» **Source excerpt**:
-=-=-=-=-
The Yield Curve Chart from StockCharts.com shows us the inversions taking place. The red line should move higher from left to right. Inversions are occurring where it moves downward.
10-YEAR T-BOND YIELD
$TNX pulled back today but hasn't compromised the new short-term rising trend. Indicators are mostly positive. The RSI did tip over but remains in positive territory. The PMO flattened, but is still moving toward a crossover BUY signal. Stochastics are strong. We continue to look for yields to break out to new 52-week highs.
DOLLAR (UUP)
IT Trend Model: BUY as of 6/22/2021
LT Trend Model: BUY as of 8/19/2021
UUP Daily Chart: UUP failed to hold the breakout above the early May low and the 20-day EMA. The Dollar is in consolidation mode and has formed a reverse flag in the short term. The PMO and RSI are not healthy, but Stochastics are still rising. Overall, we expect more sideways movement with a likely breakdown to follow.
GOLD
IT Trend Model: NEUTRAL as of 5/3/2022
LT Trend Model: BUY as of 1/12/2022
GLD Daily Chart: Discounts continue to contract.
GOLD Daily Chart: Discounts continue to contract which indicates that investors continue to get less bearish on Gold. This is opening the door to a breakout; indicators just need to firm up.
GOLD MINERS Golden and Silver Cross Indexes: Gold Miners had a good day but the chart still needs improvement. There is a "death cross" waiting in the wings (50/200-day EMA negative crossover). The PMO is rising, but the RSI is still negative and Stochastics have topped below 80. Participation as far as the SCI and GCI is weak. We do see a bullish bias in the short term. There are far more stocks above the 20-day EMA which puts that percentage above the SCI. We still advise caution when plucking from this group.
-=-=-=-=-
» **Provided material**:
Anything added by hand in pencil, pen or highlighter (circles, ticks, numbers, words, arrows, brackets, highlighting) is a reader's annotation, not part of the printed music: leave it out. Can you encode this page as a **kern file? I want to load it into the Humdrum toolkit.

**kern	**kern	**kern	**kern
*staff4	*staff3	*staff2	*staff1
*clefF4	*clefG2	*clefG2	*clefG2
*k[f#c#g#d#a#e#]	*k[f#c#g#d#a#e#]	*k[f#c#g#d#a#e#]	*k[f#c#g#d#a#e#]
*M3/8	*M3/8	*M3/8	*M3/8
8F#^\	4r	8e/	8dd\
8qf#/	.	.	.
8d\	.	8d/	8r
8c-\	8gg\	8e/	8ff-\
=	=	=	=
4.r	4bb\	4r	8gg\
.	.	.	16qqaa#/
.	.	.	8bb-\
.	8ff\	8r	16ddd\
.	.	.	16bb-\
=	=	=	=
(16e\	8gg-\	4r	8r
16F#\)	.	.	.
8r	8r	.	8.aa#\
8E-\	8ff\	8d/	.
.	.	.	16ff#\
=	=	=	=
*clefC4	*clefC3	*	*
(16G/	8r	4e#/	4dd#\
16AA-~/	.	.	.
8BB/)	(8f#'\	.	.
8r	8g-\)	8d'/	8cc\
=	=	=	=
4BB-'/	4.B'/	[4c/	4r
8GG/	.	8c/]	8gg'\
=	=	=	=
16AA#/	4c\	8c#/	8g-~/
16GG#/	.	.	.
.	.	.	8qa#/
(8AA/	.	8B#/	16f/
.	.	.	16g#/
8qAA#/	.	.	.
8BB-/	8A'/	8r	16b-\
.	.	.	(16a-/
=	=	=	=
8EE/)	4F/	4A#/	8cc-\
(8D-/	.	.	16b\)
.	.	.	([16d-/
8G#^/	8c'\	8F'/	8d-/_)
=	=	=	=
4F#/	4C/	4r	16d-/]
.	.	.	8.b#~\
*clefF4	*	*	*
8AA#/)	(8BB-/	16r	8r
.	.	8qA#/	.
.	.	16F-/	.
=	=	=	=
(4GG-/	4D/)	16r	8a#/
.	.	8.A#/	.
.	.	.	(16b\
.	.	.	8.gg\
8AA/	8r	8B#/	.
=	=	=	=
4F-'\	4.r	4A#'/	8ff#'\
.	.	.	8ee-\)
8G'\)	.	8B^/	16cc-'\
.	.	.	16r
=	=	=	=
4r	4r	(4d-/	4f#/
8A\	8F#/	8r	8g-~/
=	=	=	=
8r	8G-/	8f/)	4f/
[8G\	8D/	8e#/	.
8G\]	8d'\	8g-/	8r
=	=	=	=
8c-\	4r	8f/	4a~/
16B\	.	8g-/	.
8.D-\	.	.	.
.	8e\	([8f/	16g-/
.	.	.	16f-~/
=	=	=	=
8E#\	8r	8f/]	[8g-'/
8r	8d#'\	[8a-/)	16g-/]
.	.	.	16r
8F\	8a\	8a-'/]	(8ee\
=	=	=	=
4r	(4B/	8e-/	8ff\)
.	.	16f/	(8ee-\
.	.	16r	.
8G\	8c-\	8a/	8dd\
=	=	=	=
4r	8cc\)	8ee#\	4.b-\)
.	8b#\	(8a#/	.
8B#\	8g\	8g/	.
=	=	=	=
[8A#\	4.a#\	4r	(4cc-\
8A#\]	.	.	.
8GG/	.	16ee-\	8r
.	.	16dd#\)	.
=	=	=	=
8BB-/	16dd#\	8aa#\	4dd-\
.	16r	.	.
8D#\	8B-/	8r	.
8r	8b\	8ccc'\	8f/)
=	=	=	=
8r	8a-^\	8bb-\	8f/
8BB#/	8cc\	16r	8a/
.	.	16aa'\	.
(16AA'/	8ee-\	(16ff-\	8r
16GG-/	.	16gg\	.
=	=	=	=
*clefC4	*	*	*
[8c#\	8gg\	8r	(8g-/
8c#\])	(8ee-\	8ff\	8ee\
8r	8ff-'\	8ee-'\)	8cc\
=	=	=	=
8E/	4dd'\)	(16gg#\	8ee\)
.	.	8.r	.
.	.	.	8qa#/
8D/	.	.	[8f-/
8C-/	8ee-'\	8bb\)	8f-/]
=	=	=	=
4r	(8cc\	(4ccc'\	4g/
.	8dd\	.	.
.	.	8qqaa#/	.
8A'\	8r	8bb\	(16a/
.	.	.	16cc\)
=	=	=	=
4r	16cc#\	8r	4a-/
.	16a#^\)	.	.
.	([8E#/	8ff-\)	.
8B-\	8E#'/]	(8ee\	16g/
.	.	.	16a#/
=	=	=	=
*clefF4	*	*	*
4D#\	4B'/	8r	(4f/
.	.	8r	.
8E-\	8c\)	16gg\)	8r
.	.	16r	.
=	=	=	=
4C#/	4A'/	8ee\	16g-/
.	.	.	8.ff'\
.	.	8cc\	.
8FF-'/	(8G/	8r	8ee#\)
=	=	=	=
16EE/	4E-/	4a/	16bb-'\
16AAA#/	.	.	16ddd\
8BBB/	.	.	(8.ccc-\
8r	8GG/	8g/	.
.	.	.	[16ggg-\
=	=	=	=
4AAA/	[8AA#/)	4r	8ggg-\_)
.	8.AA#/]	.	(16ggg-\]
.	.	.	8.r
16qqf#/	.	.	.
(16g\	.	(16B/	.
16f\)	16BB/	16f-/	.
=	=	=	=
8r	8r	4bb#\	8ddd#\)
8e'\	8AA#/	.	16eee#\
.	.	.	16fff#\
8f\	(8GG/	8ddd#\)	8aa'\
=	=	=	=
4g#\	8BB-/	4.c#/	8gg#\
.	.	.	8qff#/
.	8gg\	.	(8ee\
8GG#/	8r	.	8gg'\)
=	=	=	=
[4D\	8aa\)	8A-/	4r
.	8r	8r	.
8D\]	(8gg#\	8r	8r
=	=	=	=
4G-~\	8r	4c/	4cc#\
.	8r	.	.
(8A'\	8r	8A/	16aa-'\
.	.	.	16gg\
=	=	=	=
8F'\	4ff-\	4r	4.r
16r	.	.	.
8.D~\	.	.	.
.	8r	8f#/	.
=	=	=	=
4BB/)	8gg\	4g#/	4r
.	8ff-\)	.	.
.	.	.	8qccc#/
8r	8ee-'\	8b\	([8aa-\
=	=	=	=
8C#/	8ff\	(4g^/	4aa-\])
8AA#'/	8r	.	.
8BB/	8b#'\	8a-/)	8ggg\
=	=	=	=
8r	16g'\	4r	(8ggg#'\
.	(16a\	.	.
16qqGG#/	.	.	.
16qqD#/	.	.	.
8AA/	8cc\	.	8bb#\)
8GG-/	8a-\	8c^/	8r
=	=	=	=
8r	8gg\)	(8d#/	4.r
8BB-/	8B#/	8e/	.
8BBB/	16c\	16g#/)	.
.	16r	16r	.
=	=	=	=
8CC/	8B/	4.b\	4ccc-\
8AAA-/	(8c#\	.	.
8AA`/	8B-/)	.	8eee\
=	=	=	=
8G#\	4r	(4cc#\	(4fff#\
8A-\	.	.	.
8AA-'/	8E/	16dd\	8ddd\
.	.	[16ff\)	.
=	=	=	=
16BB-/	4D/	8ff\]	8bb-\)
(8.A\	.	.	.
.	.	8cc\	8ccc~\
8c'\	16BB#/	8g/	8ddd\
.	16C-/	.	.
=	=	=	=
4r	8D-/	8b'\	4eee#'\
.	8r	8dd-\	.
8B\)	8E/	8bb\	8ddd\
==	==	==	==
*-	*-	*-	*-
-=-=-=-=-
» **Goal of the exercise**:
In the market commentary:
(a) Since what date has the Dollar's LT Trend Model been at BUY?
(b) According to the Gold section, what do the contracting discounts indicate about investors?
(c) What crossover is the "death cross" waiting for Gold Miners?
Rely only on the market commentary for your answers.

» **Written response**:
(a) 8/19/2021
(b) Investors continue to get less bearish on Gold.
(c) A negative crossover of the 50-day and 200-day EMAs.